■ WHAT YOU WILL DO
Your task is to set down the line containing "Tell us what you think of this service" and every later line of the entries, word for word, including the last.

■ PROVIDED ENTRIES
↓↓↓

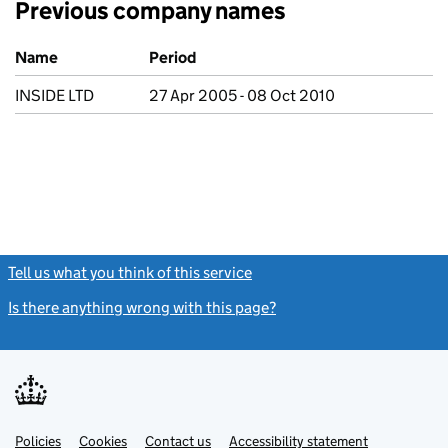
Previous company names
Previous company names
Name
Period
INSIDE LTD
27 Apr 2005 - 08 Oct 2010
Tell us what you think of this service
(link opens a new window)
Is there anything wrong with this page?
(link opens a new windo
Link
Link
Policies
Support links
Cookies
Contact us
Accessibility statement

↑↑↑

■ SOLUTION FOR THIS TASK
Tell us what you think of this service
(link opens a new window)
Is there anything wrong with this page?
(link opens a new windo
Link
Link
Policies
Support links
Cookies
Contact us
Accessibility statement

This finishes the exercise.